# Smash Fried Okra



## CoastalOutfitters (Aug 20, 2004)

I can't believe I never made this before last night

Heat up the fry daddy w any oil.

take tender sized okra , trim ends and give each one 3 good whacks with a meat mallet or heavy spoon to smash it kinda flat and soak in cold buttermilk.

season some yellow cornmeal with garlic powder and black pepper. 

roll the okra in the cornmeal a few at a time and fry till floats.

shake a dash of sea salt on the okra as soon as it comes out.

We ate it all before I thought about pics, sorry.

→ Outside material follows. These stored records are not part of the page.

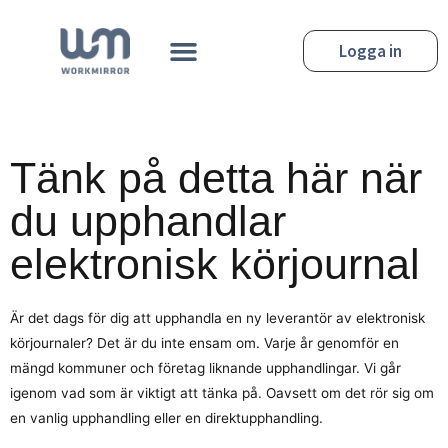
Hoppa
till
Meny
Logga in
innehåll
Tänk på detta här när
du upphandlar
elektronisk körjournal
Är det dags för dig att upphandla en ny leverantör av elektronisk
körjournaler? Det är du inte ensam om. Varje år genomför en
mängd kommuner och företag liknande upphandlingar. Vi går
igenom vad som är viktigt att tänka på. Oavsett om det rör sig om
en vanlig upphandling eller en direktupphandling.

You want okra about 3-4" long , anything longer will be stringy cooked whole.


----------



## RonnieS (Jan 1, 2010)

Been doing this for a couple years now. It is way better than sliced for some reason. It is a keeper for the recipe book. Lately have been frying various peppers in olive oil. Another keeper!


----------



## DA REEL DADDY (Jun 7, 2005)

Ok, so you fry them in small groups? If I'm reading this correctly.


----------



## CoastalOutfitters (Aug 20, 2004)

yes i used the bigger fry daddy"gran pappy" instead of a fryer/burner so i didnt have so much oil and cleanup to do.

I did about 6-8 at a time, you want them single layer deep if possible because the more you bang them around, the meal will fall off.


----------



## cva34 (Dec 22, 2008)

sounds like a killer recipe thx


----------



## peckerwood (Jun 9, 2012)

That's a new recipe for me and I don't even have to try it to know it's a hum-dinger.I'll get-er done this weekend.Thanks Coastal!


----------



## rynochop2.0 (Jul 14, 2016)

Great, simple idea, love fried okra, but never want to fool with all the chopping and breading/chasing around the cut up pieces


----------



## Court (Jul 16, 2011)

Sounds delicious-I love okra any way you cook it.


----------



## cva34 (Dec 22, 2008)

*Okra*

it is KILLER... green for you..wifes from Y land ain't much of a okra fan..But She is NOW..me never met a Okra I didn't like..These may be BEST..After fry shake a lil Slap Ya Moma ..and dip in Catsup /Saracha mix..Did some Mushrooms same, Just cut in half (no smash) they were great too


----------



## fishingtwo (Feb 23, 2009)

Could you do the same thing but sautee in some olive oil and butter instead of frying?


----------



## TIMBOv2 (Mar 18, 2010)

Mmmmm, made some Sunday with seasoned Louisiana fish fry, fish fry was kicked up by adding a little uncle Chris's gourmet steak seasoning. "I use that shat on everything" will have enough for another batch this weekend.


----------